A View From Middle England - Conservative with a slight libertarian touch - For Christian charity and traditional belief - Free Enterprise NOT Covert Corporatism

Thursday, February 18, 2010

Stephen Gately PCC complaint rejected

The article written in the Daily Mail last October by Jan Moir upset quite a few people. In fact the Press Complaints Commission (PCC) received a record 25,000 complaints about the comment piece which was perceived by many to be homophobic. Now that the PCC has ruled it met the criteria of free speech more complaints are coming in about the PCC's judgement.

Free speech in Britain is being seriously undermined by certain interest groups that say you cannot express an opinion if that opinion is trenchant and totally opposite to a specific interest group. Any discussion of homosexuality that introduces opinions that see it as "not normal" is rounded upon as being "homophobic". Homophobia is only a perceived phobia against homosexuals and not against men in general or against similar things. So a person cannot be held to be homophobic about heterosexual men or twins or semi-detached houses. The English language is hostage to those who want to create their own words and meanings. Humpty Dumpty was not wrong.

The article was indeed strongly-worded. I did not read it then but have done since. Regardless of whether Gately was a homosexual or not, the article was prurient and disrespectful. My humble opinion, of course. If Moir wanted to write about such stuff she could have done it in a different context. But this raises the question of rights and privileges. It seems that certain sections of the community (community meaning us all and not an interest group) want their position to be outside the scope of criticism or discussion. But it is fair game to denigrate and abuse others because they are seen as "old-fashioned" or "reactionary".
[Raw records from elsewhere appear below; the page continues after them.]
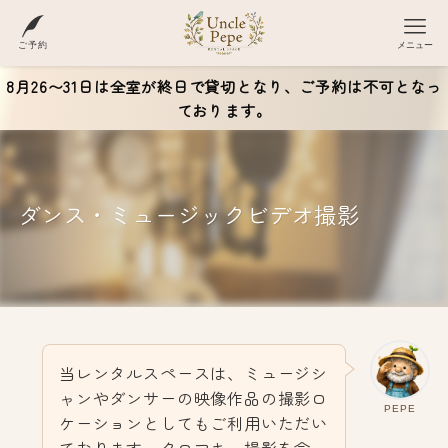
ご予約
メニュー
8月26〜31日は全室が終日で貸切となり、ご予約は不可となっ
ております。
ダンス・ミュージックビデオ撮影
当レンタルスペースは、ミュージシ
ャンやダンサーの映像作品の撮影ロ
PEPE
ケーションとしてもご利用いただい
ております。クロマキー撮影を含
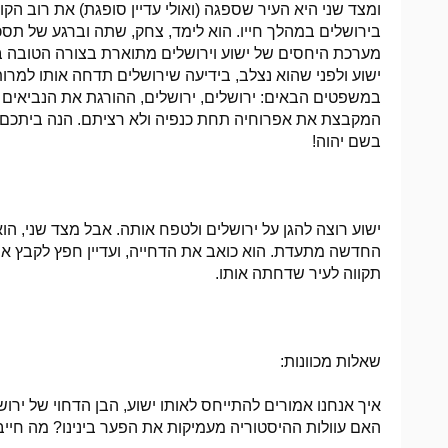
ומצד שני היא העיר שספגה (ואולי עדיין סופגת) את רוב הק
בירושלים במהלך חייו. הוא לימד, צחק, שתה וברגע של תס
ישוע ולפני שהוא נצלב, בידיעה שירושלים תדחה אותו למרות
במשפטים הבאים: ירושלים, ירושלים, ההורגת את הנביאים
המקבצת את אפרוחיה תחת כנפיה ולא רציתם. הנה ביתכם י
בשם יהוה
!
ישוע רוצה להגן על ירושלים ולטפח אותה. אבל מצד שני, ה
החדשה מתעדת. הוא כואב את הדחייה, ועדיין חפץ לקבץ את י
תקווה לעיר שדחתה אותו.
שאלות מכוונות:
איך אנחנו אמורים להתייחס לאותו ישוע, הבן הדחוי של ירו
האם עוולות ההיסטוריה מעמיקות את הפער בינינו? מה חייב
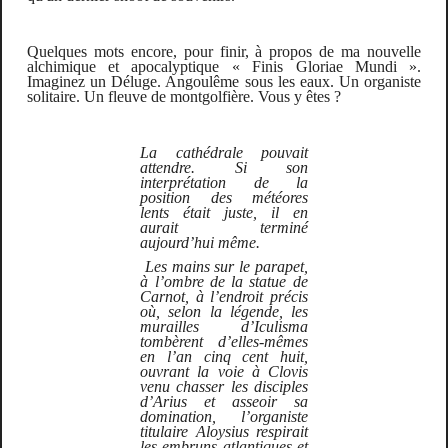
Quelques mots encore, pour finir, à propos de
ma nouvelle
alchimique et apocalyptique « Finis Gloriae Mundi ».
Imaginez un Déluge. Angoulême sous les eaux. Un organiste
solitaire. Un fleuve de montgolfière. Vous y êtes ?
La cathédrale pouvait
attendre. Si son
interprétation de la
position des météores
lents était juste, il en
aurait terminé
aujourd’hui même.
Les mains sur le parapet,
à l’ombre de la statue de
Carnot, à l’endroit précis
où, selon la légende, les
murailles d’Iculisma
tombèrent d’elles-mêmes
en l’an cinq cent huit,
ouvrant la voie à Clovis
venu chasser les disciples
d’Arius et asseoir sa
domination, l’organiste
titulaire Aloysius respirait
les embruns atlantiques et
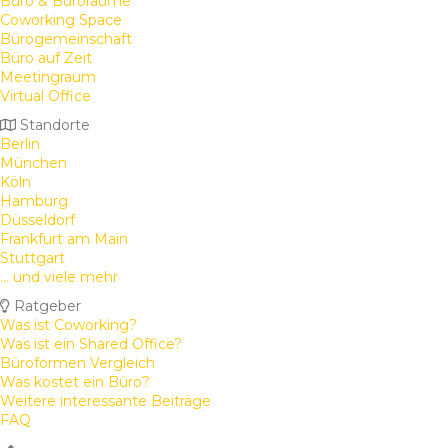
Büro & Büroräume
Coworking Space
Bürogemeinschaft
Büro auf Zeit
Meetingraum
Virtual Office
Standorte
Berlin
München
Köln
Hamburg
Düsseldorf
Frankfurt am Main
Stuttgart
... und viele mehr
Ratgeber
Was ist Coworking?
Was ist ein Shared Office?
Büroformen Vergleich
Was kostet ein Büro?
Weitere interessante Beiträge
FAQ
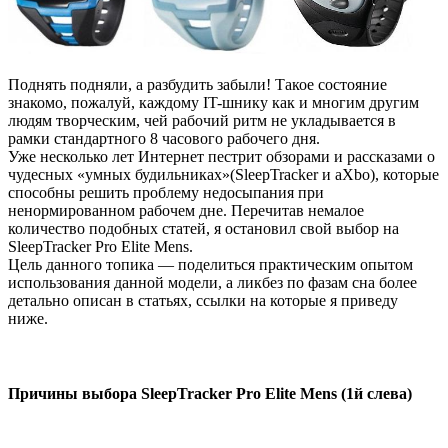
Поднять подняли, а разбудить забыли! Такое состояние
знакомо, пожалуй, каждому IT-шнику как и многим другим
людям творческим, чей рабочий ритм не укладывается в
рамки стандартного 8 часового рабочего дня.
Уже несколько лет Интернет пестрит обзорами и рассказами о
чудесных «умных будильниках»(SleepTracker и aXbo), которые
способны решить проблему недосыпания при
ненормированном рабочем дне. Перечитав немалое
количество подобных статей, я остановил свой выбор на
SleepTracker Pro Elite Mens.
Цель данного топика — поделиться практическим опытом
использования данной модели, а ликбез по фазам сна более
детально описан в статьях, ссылки на которые я приведу
ниже.
Причины выбора SleepTracker Pro Elite Mens (1й слева)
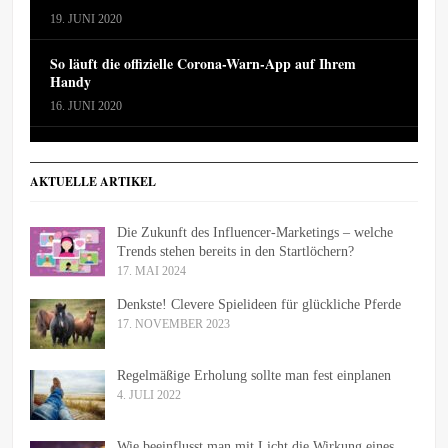
19. JUNI 2020
So läuft die offizielle Corona-Warn-App auf Ihrem
Handy
16. JUNI 2020
AKTUELLE ARTIKEL
Die Zukunft des Influencer-Marketings – welche
Trends stehen bereits in den Startlöchern?
17. MAI 2024
Denkste! Clevere Spielideen für glückliche Pferde
17. NOVEMBER 2023
Regelmäßige Erholung sollte man fest einplanen
4. JULI 2022
Wie beeinflusst man mit Licht die Wirkung eines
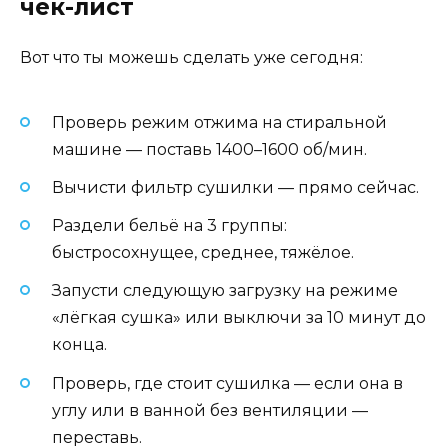
чек-лист
Вот что ты можешь сделать уже сегодня:
Проверь режим отжима на стиральной
машине — поставь 1400–1600 об/мин.
Вычисти фильтр сушилки — прямо сейчас.
Раздели бельё на 3 группы:
быстросохнущее, среднее, тяжёлое.
Запусти следующую загрузку на режиме
«лёгкая сушка» или выключи за 10 минут до
конца.
Проверь, где стоит сушилка — если она в
углу или в ванной без вентиляции —
переставь.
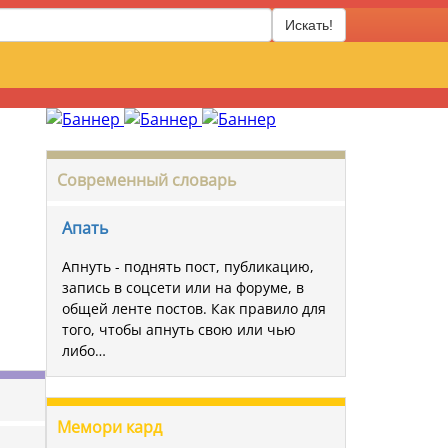
Искать!
Современный словарь
Апать
Апнуть - поднять пост, публикацию,
запись в соцсети или на форуме, в
общей ленте постов. Как правило для
того, чтобы апнуть свою или чью
либо…
Мемори кард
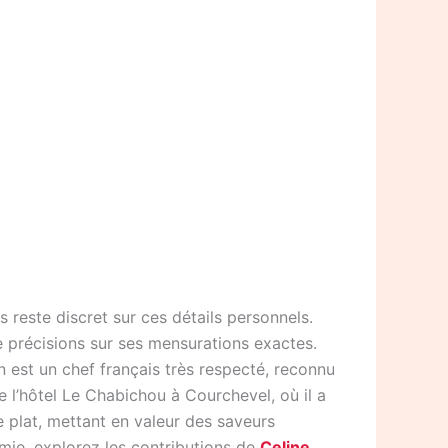
 reste discret sur ces détails personnels.
e précisions sur ses mensurations exactes.
 est un chef français très respecté, reconnu
de l’hôtel Le Chabichou à Courchevel, où il a
e plat, mettant en valeur des saveurs
mie, explorez les contributions de
Celine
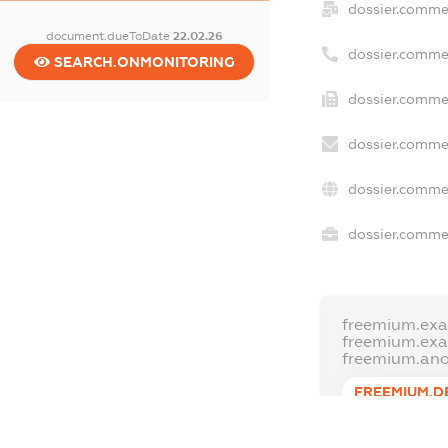
dossier.comme
document.dueToDate
22.02.26
dossier.comme
SEARCH.ONMONITORING
dossier.commer
dossier.commer
dossier.commer
dossier.commer
freemium.exa
freemium.ex
freemium.an
FREEMIUM.D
I find it upsetting that the media in general finds it amusing to mock and denigrate religious symbols and sacred beliefs. But I'm not going to try to get the perpetrators arrested, or fined, or censured. Because I feel free speech, so long as it does not incite violence or physical hatred, is something to be cherished. If we do not have the freedom to speak our minds, then we need to accept we will become a cowering breed of pyscophantic followers.

Last night I was shopping and the supermarket was throwing away bagloads of bread (which happens nightly). I pointed out this to a girl who was filling a plastic bag full of donuts, bread rolls, anything that she could get her hands on. As I disapprove of this arrogant wastage policy of supermarkets I spoke up. The reply was "It get's recycled". One has to wonder whether as bread or as fertiliser for the next wheat crop. A fellow customer felt this was a standard reply that they have "been told to say".

Without free speech we get no change. We cannot highlight rights and wrongs. I trust we can continue to speak our minds without fear or favour, so long as it is with the pen and not the sword.